## PROBLEM
Only those lines in the data below from the line containing "oval (at 11 0" through the line containing "oval (at 18 0", both included, should be restated word for word.

_ _ _ _

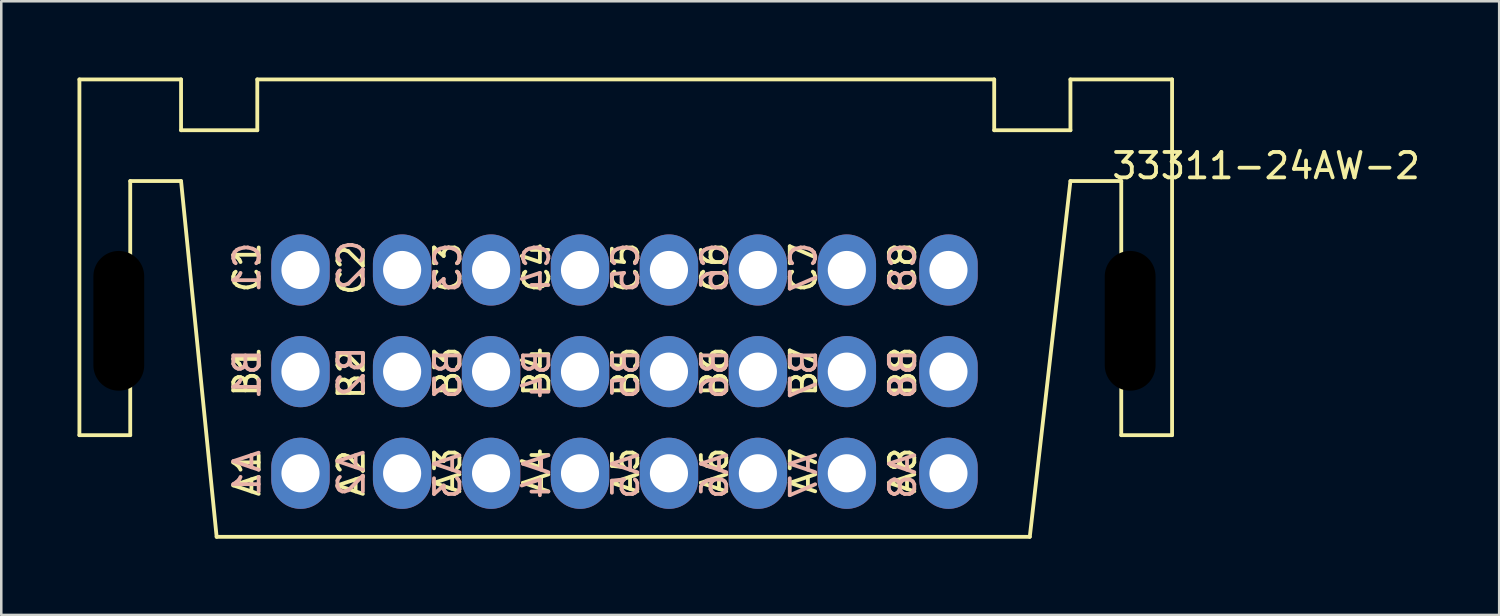
<source format=kicad_pcb>
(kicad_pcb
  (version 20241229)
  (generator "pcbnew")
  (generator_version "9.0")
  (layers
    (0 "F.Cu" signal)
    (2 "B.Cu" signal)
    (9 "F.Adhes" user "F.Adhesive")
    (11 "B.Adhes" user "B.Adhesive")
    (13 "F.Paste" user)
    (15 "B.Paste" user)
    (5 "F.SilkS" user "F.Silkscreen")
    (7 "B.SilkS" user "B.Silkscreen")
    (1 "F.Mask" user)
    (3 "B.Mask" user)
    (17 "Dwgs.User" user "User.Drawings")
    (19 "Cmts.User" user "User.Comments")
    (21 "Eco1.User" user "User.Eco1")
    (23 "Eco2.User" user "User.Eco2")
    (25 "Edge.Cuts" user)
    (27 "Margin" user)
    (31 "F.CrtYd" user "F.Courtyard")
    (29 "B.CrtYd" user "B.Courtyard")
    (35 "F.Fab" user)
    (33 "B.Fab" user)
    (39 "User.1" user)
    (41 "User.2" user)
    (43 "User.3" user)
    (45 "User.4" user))
  (footprint "33311-24AW-2"
    (layer "F.Cu")
    (at 8.775 15.575)
    (property "Reference" "33311-24AW-2" (at 38 -12.1 0) (unlocked yes) (layer "F.SilkS") (effects (font (size 1 1) (thickness 0.15))))
    (attr through_hole)
    (fp_line (start -8.7 -15.499) (end -8.7 -1.5) (stroke (width 0.15) (type solid)) (layer "F.SilkS"))
    (fp_line (start -6.7 -11.5) (end -6.7 -1.5) (stroke (width 0.15) (type solid)) (layer "F.SilkS"))
    (fp_line (start -6.7 -11.5) (end -4.7 -11.5) (stroke (width 0.15) (type solid)) (layer "F.SilkS"))
    (fp_line (start -6.7 -1.5) (end -8.7 -1.5) (stroke (width 0.15) (type solid)) (layer "F.SilkS"))
    (fp_line (start -4.7 -15.5) (end -8.7 -15.499) (stroke (width 0.15) (type solid)) (layer "F.SilkS"))
    (fp_line (start -4.7 -15.5) (end -4.7 -13.5) (stroke (width 0.15) (type solid)) (layer "F.SilkS"))
    (fp_line (start -4.7 -13.5) (end -1.7 -13.5) (stroke (width 0.15) (type solid)) (layer "F.SilkS"))
    (fp_line (start -3.3 2.5) (end -4.7 -11.5) (stroke (width 0.15) (type solid)) (layer "F.SilkS"))
    (fp_line (start -1.7 -15.5) (end 27.3 -15.5) (stroke (width 0.15) (type solid)) (layer "F.SilkS"))
    (fp_line (start -1.7 -13.5) (end -1.7 -15.5) (stroke (width 0.15) (type solid)) (layer "F.SilkS"))
    (fp_line (start 27.3 -13.5) (end 27.3 -15.5) (stroke (width 0.15) (type solid)) (layer "F.SilkS"))
    (fp_line (start 28.7 2.5) (end -3.3 2.5) (stroke (width 0.15) (type solid)) (layer "F.SilkS"))
    (fp_line (start 28.7 2.5) (end 30.3 -11.5) (stroke (width 0.15) (type solid)) (layer "F.SilkS"))
    (fp_line (start 30.3 -15.5) (end 30.3 -13.5) (stroke (width 0.15) (type solid)) (layer "F.SilkS"))
    (fp_line (start 30.3 -13.5) (end 27.3 -13.5) (stroke (width 0.15) (type solid)) (layer "F.SilkS"))
    (fp_line (start 32.3 -11.5) (end 30.3 -11.5) (stroke (width 0.15) (type solid)) (layer "F.SilkS"))
    (fp_line (start 32.3 -11.5) (end 32.3 -1.5) (stroke (width 0.15) (type solid)) (layer "F.SilkS"))
    (fp_line (start 32.3 -1.5) (end 34.3 -1.5) (stroke (width 0.15) (type solid)) (layer "F.SilkS"))
    (fp_line (start 34.3 -15.5) (end 30.3 -15.5) (stroke (width 0.15) (type solid)) (layer "F.SilkS"))
    (fp_line (start 34.3 -15.5) (end 34.3 -1.5) (stroke (width 0.15) (type solid)) (layer "F.SilkS"))
    (fp_text user "A8" (at 23.7 -0.1 90) (unlocked yes) (layer "F.SilkS") (effects (font (size 1 1) (thickness 0.15))))
    (fp_text user "C1" (at -2.1 -8.1 90) (unlocked yes) (layer "F.SilkS") (effects (font (size 1 1) (thickness 0.15))))
    (fp_text user "A6" (at 16.3 -0.1 90) (unlocked yes) (layer "F.SilkS") (effects (font (size 1 1) (thickness 0.15))))
    (fp_text user "A1" (at -2.1 0 90) (unlocked yes) (layer "F.SilkS") (effects (font (size 1 1) (thickness 0.15))))
    (fp_text user "C2" (at 2 -8 90) (unlocked yes) (layer "F.SilkS") (effects (font (size 1 1) (thickness 0.15))))
    (fp_text user "B4" (at 9.3 -4 90) (unlocked yes) (layer "F.SilkS") (effects (font (size 1 1) (thickness 0.15))))
    (fp_text user "B8" (at 23.7 -4 90) (unlocked yes) (layer "F.SilkS") (effects (font (size 1 1) (thickness 0.15))))
    (fp_text user "B5" (at 12.8 -4 90) (unlocked yes) (layer "F.SilkS") (effects (font (size 1 1) (thickness 0.15))))
    (fp_text user "C4" (at 9.3 -8.1 90) (unlocked yes) (layer "F.SilkS") (effects (font (size 1 1) (thickness 0.15))))
    (fp_text user "B7" (at 19.8 -4 90) (unlocked yes) (layer "F.SilkS") (effects (font (size 1 1) (thickness 0.15))))
    (fp_text user "A4" (at 9.3 -0.1 90) (unlocked yes) (layer "F.SilkS") (effects (font (size 1 1) (thickness 0.15))))
    (fp_text user "C3" (at 5.8 -8.1 90) (unlocked yes) (layer "F.SilkS") (effects (font (size 1 1) (thickness 0.15))))
    (fp_text user "A5" (at 12.8 -0.1 90) (unlocked yes) (layer "F.SilkS") (effects (font (size 1 1) (thickness 0.15))))
    (fp_text user "B1" (at -2.1 -4 90) (unlocked yes) (layer "F.SilkS") (effects (font (size 1 1) (thickness 0.15))))
    (fp_text user "B6" (at 16.3 -4 90) (unlocked yes) (layer "F.SilkS") (effects (font (size 1 1) (thickness 0.15))))
    (fp_text user "C8" (at 23.7 -8.1 90) (unlocked yes) (layer "F.SilkS") (effects (font (size 1 1) (thickness 0.15))))
    (fp_text user "C5" (at 12.8 -8.1 90) (unlocked yes) (layer "F.SilkS") (effects (font (size 1 1) (thickness 0.15))))
    (fp_text user "C6" (at 16.3 -8.1 90) (unlocked yes) (layer "F.SilkS") (effects (font (size 1 1) (thickness 0.15))))
    (fp_text user "A2" (at 2 0 90) (unlocked yes) (layer "F.SilkS") (effects (font (size 1 1) (thickness 0.15))))
    (fp_text user "B3" (at 5.8 -4 90) (unlocked yes) (layer "F.SilkS") (effects (font (size 1 1) (thickness 0.15))))
    (fp_text user "A7" (at 19.8 -0.1 90) (unlocked yes) (layer "F.SilkS") (effects (font (size 1 1) (thickness 0.15))))
    (fp_text user "A3" (at 5.8 -0.1 90) (unlocked yes) (layer "F.SilkS") (effects (font (size 1 1) (thickness 0.15))))
    (fp_text user "C7" (at 19.8 -8.1 90) (unlocked yes) (layer "F.SilkS") (effects (font (size 1 1) (thickness 0.15))))
    (fp_text user "B2" (at 2 -3.9 90) (unlocked yes) (layer "F.SilkS") (effects (font (size 1 1) (thickness 0.15))))
    (fp_text user "B5" (at 12.8 -3.9 90) (unlocked yes) (layer "B.SilkS") (effects (font (size 1 1) (thickness 0.15)) (justify mirror)))
    (fp_text user "A1" (at -2.1 0 90) (unlocked yes) (layer "B.SilkS") (effects (font (size 1 1) (thickness 0.15)) (justify mirror)))
    (fp_text user "B8" (at 23.7 -3.9 90) (unlocked yes) (layer "B.SilkS") (effects (font (size 1 1) (thickness 0.15)) (justify mirror)))
    (fp_text user "B3" (at 5.8 -3.9 90) (unlocked yes) (layer "B.SilkS") (effects (font (size 1 1) (thickness 0.15)) (justify mirror)))
    (fp_text user "B1" (at -2.1 -3.9 90) (unlocked yes) (layer "B.SilkS") (effects (font (size 1 1) (thickness 0.15)) (justify mirror)))
    (fp_text user "C3" (at 5.8 -8.1 90) (unlocked yes) (layer "B.SilkS") (effects (font (size 1 1) (thickness 0.15)) (justify mirror)))
    (fp_text user "A8" (at 23.7 0.1 90) (unlocked yes) (layer "B.SilkS") (effects (font (size 1 1) (thickness 0.15)) (justify mirror)))
    (fp_text user "C4" (at 9.3 -8.1 90) (unlocked yes) (layer "B.SilkS") (effects (font (size 1 1) (thickness 0.15)) (justify mirror)))
    (fp_text user "C8" (at 23.7 -8.1 90) (unlocked yes) (layer "B.SilkS") (effects (font (size 1 1) (thickness 0.15)) (justify mirror)))
    (fp_text user "A3" (at 5.8 0.1 90) (unlocked yes) (layer "B.SilkS") (effects (font (size 1 1) (thickness 0.15)) (justify mirror)))
    (fp_text user "C2" (at 2 -8.2 90) (unlocked yes) (layer "B.SilkS") (effects (font (size 1 1) (thickness 0.15)) (justify mirror)))
    (fp_text user "A4" (at 9.3 0.1 90) (unlocked yes) (layer "B.SilkS") (effects (font (size 1 1) (thickness 0.15)) (justify mirror)))
    (fp_text user "A6" (at 16.3 0.1 90) (unlocked yes) (layer "B.SilkS") (effects (font (size 1 1) (thickness 0.15)) (justify mirror)))
    (fp_text user "B7" (at 19.8 -3.9 90) (unlocked yes) (layer "B.SilkS") (effects (font (size 1 1) (thickness 0.15)) (justify mirror)))
    (fp_text user "A2" (at 2 0 90) (unlocked yes) (layer "B.SilkS") (effects (font (size 1 1) (thickness 0.15)) (justify mirror)))
    (fp_text user "B2" (at 2 -4 90) (unlocked yes) (layer "B.SilkS") (effects (font (size 1 1) (thickness 0.15)) (justify mirror)))
    (fp_text user "C7" (at 19.8 -8.1 90) (unlocked yes) (layer "B.SilkS") (effects (font (size 1 1) (thickness 0.15)) (justify mirror)))
    (fp_text user "C6" (at 16.3 -8.1 90) (unlocked yes) (layer "B.SilkS") (effects (font (size 1 1) (thickness 0.15)) (justify mirror)))
    (fp_text user "C5" (at 12.8 -8.1 90) (unlocked yes) (layer "B.SilkS") (effects (font (size 1 1) (thickness 0.15)) (justify mirror)))
    (fp_text user "B4" (at 9.3 -3.9 90) (unlocked yes) (layer "B.SilkS") (effects (font (size 1 1) (thickness 0.15)) (justify mirror)))
    (fp_text user "B6" (at 16.3 -3.9 90) (unlocked yes) (layer "B.SilkS") (effects (font (size 1 1) (thickness 0.15)) (justify mirror)))
    (fp_text user "A7" (at 19.8 0.1 90) (unlocked yes) (layer "B.SilkS") (effects (font (size 1 1) (thickness 0.15)) (justify mirror)))
    (fp_text user "A5" (at 12.8 0.1 90) (unlocked yes) (layer "B.SilkS") (effects (font (size 1 1) (thickness 0.15)) (justify mirror)))
    (fp_text user "C1" (at -2.1 -8.1 90) (unlocked yes) (layer "B.SilkS") (effects (font (size 1 1) (thickness 0.15)) (justify mirror)))
    (pad "" np_thru_hole oval (at -7.15 -6 270) (size 5.8 2.3) (drill oval 5.5 2) (layers "*.Mask"))
    (pad "" np_thru_hole oval (at 32.65 -6 270) (size 5.8 2.3) (drill oval 5.5 2) (layers "*.Mask"))
    (pad "1" thru_hole oval (at 0 0 270) (size 2.8 2.3) (drill 1.5) (layers "*.Cu" "*.Mask"))
    (pad "2" thru_hole oval (at 4 0 270) (size 2.8 2.3) (drill 1.5) (layers "*.Cu" "*.Mask"))
    (pad "3" thru_hole oval (at 7.5 0 270) (size 2.8 2.3) (drill 1.5) (layers "*.Cu" "*.Mask"))
    (pad "4" thru_hole oval (at 11 0 270) (size 2.8 2.3) (drill 1.5) (layers "*.Cu" "*.Mask"))
    (pad "5" thru_hole oval (at 14.5 0 270) (size 2.8 2.3) (drill 1.5) (layers "*.Cu" "*.Mask"))
    (pad "6" thru_hole oval (at 18 0 270) (size 2.8 2.3) (drill 1.5) (layers "*.Cu" "*.Mask"))
    (pad "7" thru_hole oval (at 21.5 0 270) (size 2.8 2.3) (drill 1.5) (layers "*.Cu" "*.Mask"))
    (pad "8" thru_hole oval (at 25.5 0 270) (size 2.8 2.3) (drill 1.5) (layers "*.Cu" "*.Mask"))
    (pad "9" thru_hole oval (at 0 -4 270) (size 2.8 2.3) (drill 1.5) (layers "*.Cu" "*.Mask"))
    (pad "10" thru_hole oval (at 4 -4 270) (size 2.8 2.3) (drill 1.5) (layers "*.Cu" "*.Mask"))
    (pad "11" thru_hole oval (at 7.5 -4 270) (size 2.8 2.3) (drill 1.5) (layers "*.Cu" "*.Mask"))
    (pad "12" thru_hole oval (at 11 -4 270) (size 2.8 2.3) (drill 1.5) (layers "*.Cu" "*.Mask"))
    (pad "13" thru_hole oval (at 14.5 -4 270) (size 2.8 2.3) (drill 1.5) (layers "*.Cu" "*.Mask"))
    (pad "14" thru_hole oval (at 18 -4 270) (size 2.8 2.3) (drill 1.5) (layers "*.Cu" "*.Mask"))
    (pad "15" thru_hole oval (at 21.5 -4 270) (size 2.8 2.3) (drill 1.5) (layers "*.Cu" "*.Mask"))
    (pad "16" thru_hole oval (at 25.5 -4 270) (size 2.8 2.3) (drill 1.5) (layers "*.Cu" "*.Mask"))
    (pad "17" thru_hole oval (at 0 -8 270) (size 2.8 2.3) (drill 1.5) (layers "*.Cu" "*.Mask"))
    (pad "18" thru_hole oval (at 4 -8 270) (size 2.8 2.3) (drill 1.5) (layers "*.Cu" "*.Mask"))
    (pad "19" thru_hole oval (at 7.5 -8 270) (size 2.8 2.3) (drill 1.5) (layers "*.Cu" "*.Mask"))
    (pad "20" thru_hole oval (at 11 -8 270) (size 2.8 2.3) (drill 1.5) (layers "*.Cu" "*.Mask"))
    (pad "21" thru_hole oval (at 14.5 -8 270) (size 2.8 2.3) (drill 1.5) (layers "*.Cu" "*.Mask"))
    (pad "22" thru_hole oval (at 18 -8 270) (size 2.8 2.3) (drill 1.5) (layers "*.Cu" "*.Mask"))
    (pad "23" thru_hole oval (at 21.5 -8 270) (size 2.8 2.3) (drill 1.5) (layers "*.Cu" "*.Mask"))
    (pad "24" thru_hole oval (at 25.5 -8 270) (size 2.8 2.3) (drill 1.5) (layers "*.Cu" "*.Mask")))
  (gr_rect
    (start -3 -3)
    (end 55.948 21.15)
    (stroke (width 0.1) (type default))
    (fill no)
    (layer "Edge.Cuts")))
</source>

_ _ _ _

## SOLUTION TO THE PROBLEM
    (pad "4" thru_hole oval (at 11 0 270) (size 2.8 2.3) (drill 1.5) (layers "*.Cu" "*.Mask"))
    (pad "5" thru_hole oval (at 14.5 0 270) (size 2.8 2.3) (drill 1.5) (layers "*.Cu" "*.Mask"))
    (pad "6" thru_hole oval (at 18 0 270) (size 2.8 2.3) (drill 1.5) (layers "*.Cu" "*.Mask"))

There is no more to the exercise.